Although both P1 and N1 latencies have been used for measuring IHTT, Brown and Jeeves (1993) found that IHTT was correlated with direct visual path P1latencies. Thus, interhemispheric latency differences were confounded by P1speed and efficiency, thereby making it an indeterminable measure of IHTT. However, no such correlation was found with N1 latencies. Because the N1 component was not confounded with direct pathway EP speed and efficiency, it could be considered a unique IHTT measure. Larson and Brown (1997) and Theberge (1997) had similar findings and therefore only used N1-IHTT. Other investigators have followed suit in using only the N1 component to index IHTT (Babikian, 2010; Brown, Larson, & Jeeves, 1994; Moes, Brown, & Minnema, 2007).

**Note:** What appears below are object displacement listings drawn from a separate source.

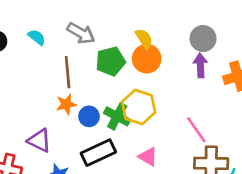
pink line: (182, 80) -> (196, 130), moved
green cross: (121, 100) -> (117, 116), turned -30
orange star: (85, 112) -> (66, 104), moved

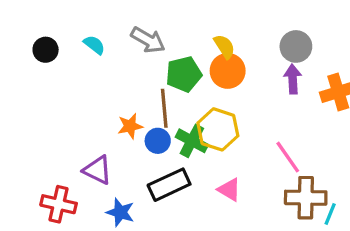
brown line: (68, 72) -> (164, 108), moved

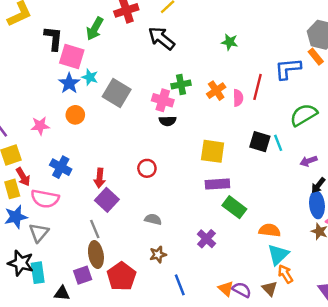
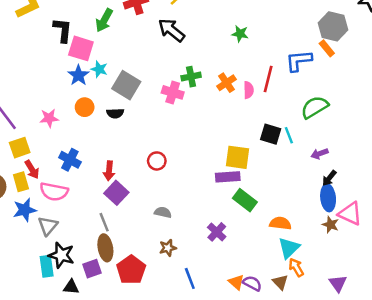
black semicircle: (168, 121) -> (115, 113), moved
yellow square: (213, 151) -> (238, 157), moved
black star: (21, 263) -> (61, 255), moved

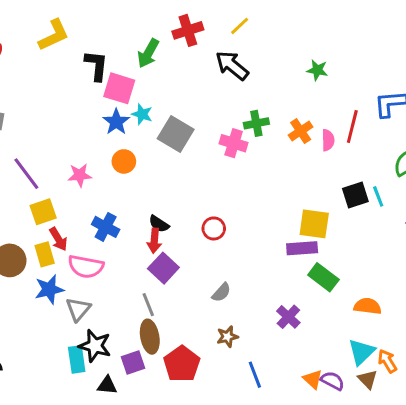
black semicircle: (115, 113) -> (159, 224), moved, turned 35
black square: (271, 134) -> (355, 195), turned -35
gray semicircle: (163, 212) -> (221, 292), turned 119
cyan triangle: (289, 248) -> (361, 352), moved

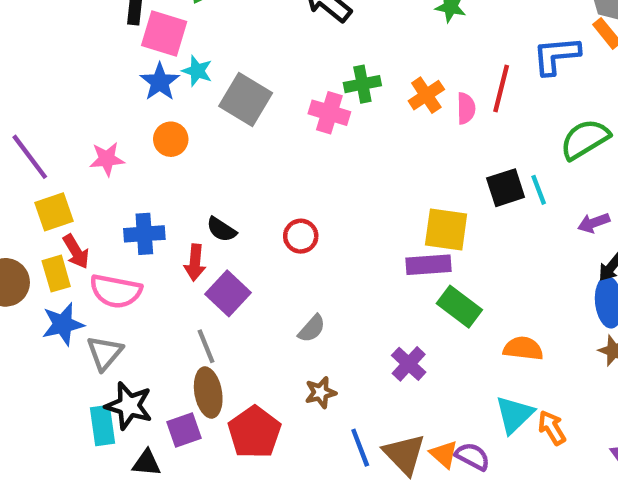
blue cross: (106, 227) -> (144, 234), turned -32
red arrow: (154, 241) -> (195, 263), moved
brown triangle: (368, 379) -> (404, 454), moved, size x1.5

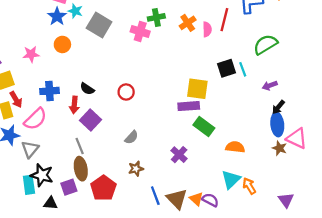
pink semicircle: (116, 291) -> (35, 119), turned -55

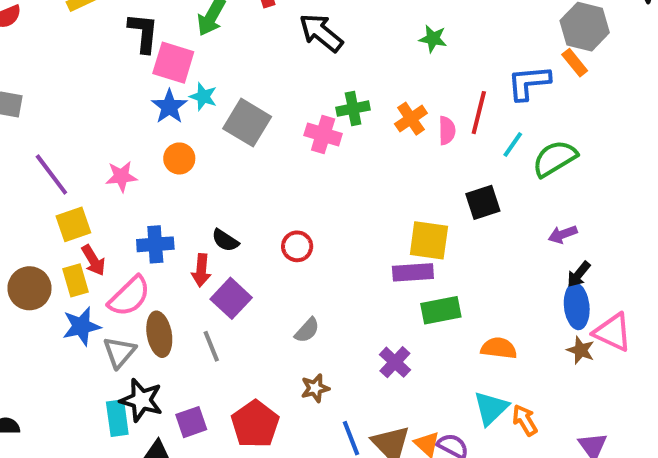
cyan line: (243, 69) -> (513, 145), moved, turned 56
green rectangle: (204, 127) -> (441, 310), turned -48
brown ellipse: (81, 169) -> (159, 334), moved

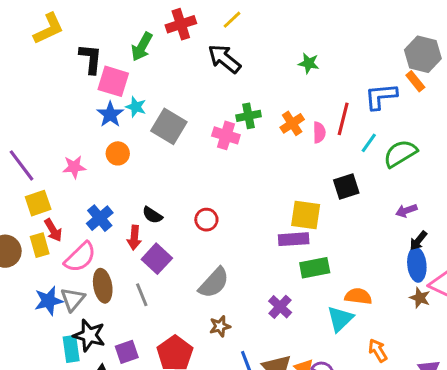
blue cross: (155, 244) -> (100, 218), turned -36
blue star: (81, 326) -> (49, 301), moved
gray semicircle: (307, 330) -> (214, 283), size x1.6
cyan triangle: (491, 408) -> (340, 319), moved

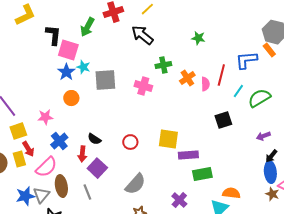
green cross: (249, 116) -> (163, 65), moved
gray square: (169, 126) -> (105, 80), turned -35
pink star: (74, 167) -> (45, 117), moved
yellow square: (306, 215) -> (168, 139), moved

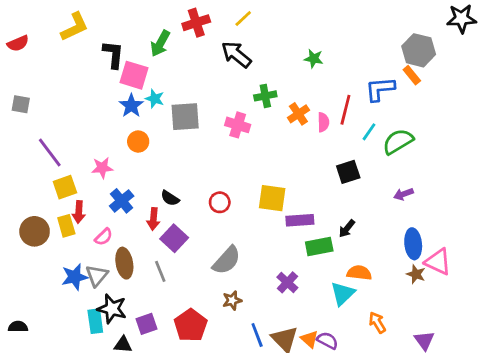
red arrow: (28, 149) -> (79, 212), turned 35
black arrow: (271, 156) -> (347, 229), moved
pink semicircle: (46, 167) -> (104, 237), size x0.6

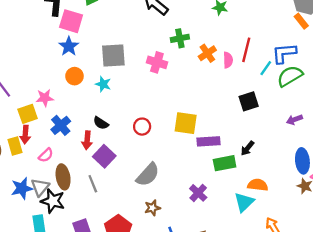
blue L-shape: (380, 89) -> (284, 53), moved
cyan star: (155, 99) -> (103, 84), moved
yellow square: (65, 187) -> (28, 114), moved
black star: (112, 309) -> (53, 201), moved

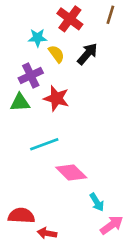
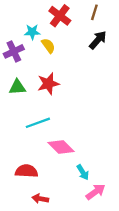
black arrow: (87, 54) -> (98, 40), moved
purple cross: (31, 75) -> (14, 51), moved
red star: (56, 98) -> (48, 84), turned -30
red semicircle: (21, 216) -> (26, 171), moved

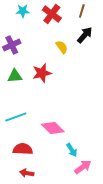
cyan star: (32, 32) -> (23, 11), moved
yellow semicircle: (48, 46) -> (62, 47), moved
cyan line: (38, 123) -> (16, 117), moved
red arrow: (40, 199) -> (27, 173), moved

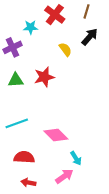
cyan star: (23, 11) -> (30, 27), moved
pink arrow: (83, 167) -> (64, 176), moved

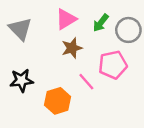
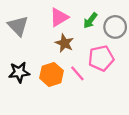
brown star: (72, 48) -> (64, 43), turned -30
orange hexagon: (58, 101) -> (52, 74), moved

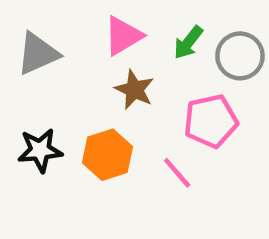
gray triangle: (18, 26) -> (38, 54), turned 50
pink line: (77, 73) -> (177, 173), moved

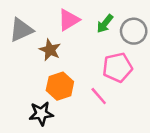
brown star: (134, 90) -> (50, 50), moved
black star: (40, 150) -> (41, 114), moved

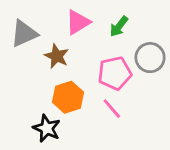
gray circle: (134, 31) -> (150, 58), moved
pink pentagon: (117, 67) -> (115, 73), moved
black star: (41, 114) -> (47, 128), turned 30

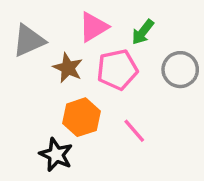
pink pentagon: (115, 73) -> (117, 70), moved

Interhemispheric Functioning Following CHI. In the first study of interhemispheric dysfunction following TBI in children, Benavidez et al., (1999) examined the relationship between CC atrophy and/or lesions and functional hemispheric disconnection in mild to severe TBI. On a verbal dichotic listening task, investigators found that the severe injury group demonstrated a significant association between increased right ear advantage (more efficient left hemisphere processing of verbal information) and CC lesions and atrophy. Similarly, on a verbal tachistoscopic test, children with the most severe atrophy of total CC as well as midbody and posterior body atrophy demonstrated a greater absolute difference in recognition between right and left visual fields. In contrast, no group differences in asymmetry were observed in either the nonverbal dichotic listening task or nonverbal tachistoscopic tasks. Because the role of the splenium is to interhemispherically transfer visual information, damage to the splenium contributes to asymmetries in tachistoscopic performance, yet few of the children had extensive splenial damage. The investigators concluded that future studies involving more cases of splenium damage would find stronger associations with nonverbal tachistoscopic performance. As noted above, the relationship between brain metabolites and IHTT was found to be significant only in the posterior CC (Babikian et al., 2010).
In a study of electrophysiological and neurocognitive correlates of moderate to severe pediatric TBI, Ellis et al. (2013) found that a subset (15 of 35) of the children with TBI demonstrated normal IHTT (near the average value of control group IHTT). Thus, the sample was divided into three groups accordingly: slow IHTT TBI, fast IHTT TBI, and healthy controls. Significant differences were found between the slow IHTT TBI group and control group in IHTT, processing speed, working memory, and verbal learning.